Limitations & Future Work

  • Analogical reasoning chains in the training data are generated by DeepSeek R1, and their quality is bounded by that model's capabilities.
  • Retrieving \(k=32\) reference cases during training imposes non-trivial memory and computational costs.
  • The primary training data is in Chinese; validation on English benchmarks is relatively limited.
  • DPO yields only a marginal F1 gain (+0.4); more efficient methods for reasoning reinforcement warrant investigation.
  • Autonomously generated analogical cases may lack factual accuracy, and no verification mechanism is currently in place.
  • vs. DeepSeek R1: R1 possesses strong reasoning capabilities but lacks analogical references, causing it to be misled by surface-level cues in ambiguous cases.
  • vs. LLaMA Guard: A dedicated moderation model that lacks an interpretable reasoning process.
  • vs.

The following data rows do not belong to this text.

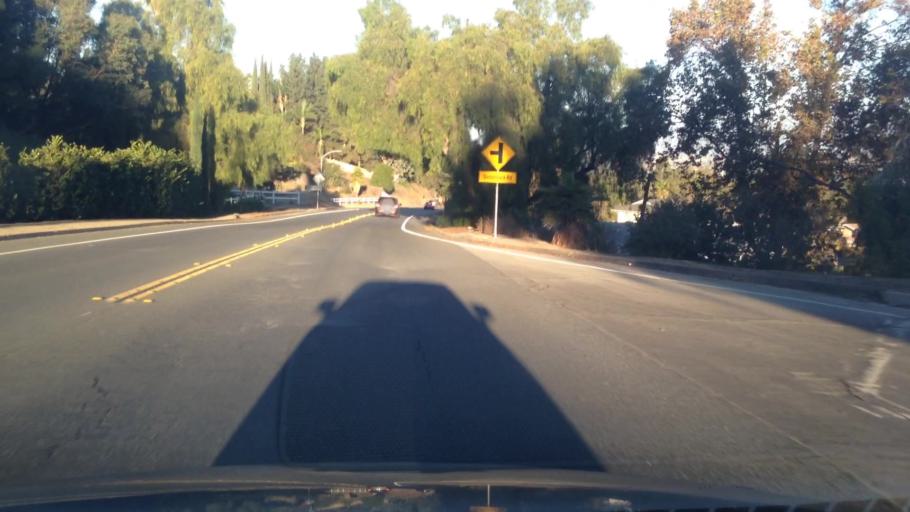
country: US
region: California
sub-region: Riverside County
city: Woodcrest
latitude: 33.8928
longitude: -117.3754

RAG-based Methods: Static retrieval cannot dynamically adapt to diverse inputs; CarO eliminates retrieval dependency entirely by internalizing analogical capability through training.

Rating

  • Novelty: ⭐⭐⭐⭐ — The combination of analogical reasoning and DPO for content moderation is novel, though individual components are not new.
  • Experimental Thoroughness: ⭐⭐⭐⭐ — Multi-benchmark evaluation with ablations and OOD testing; however, the main experiments are predominantly in Chinese.
  • Writing Quality: ⭐⭐⭐⭐ — Motivation is clearly articulated; the connection to cognitive psychology is persuasive.
  • Value: ⭐⭐⭐⭐ — Offers direct practical value for the content moderation domain; the analogical reasoning paradigm is transferable to other tasks.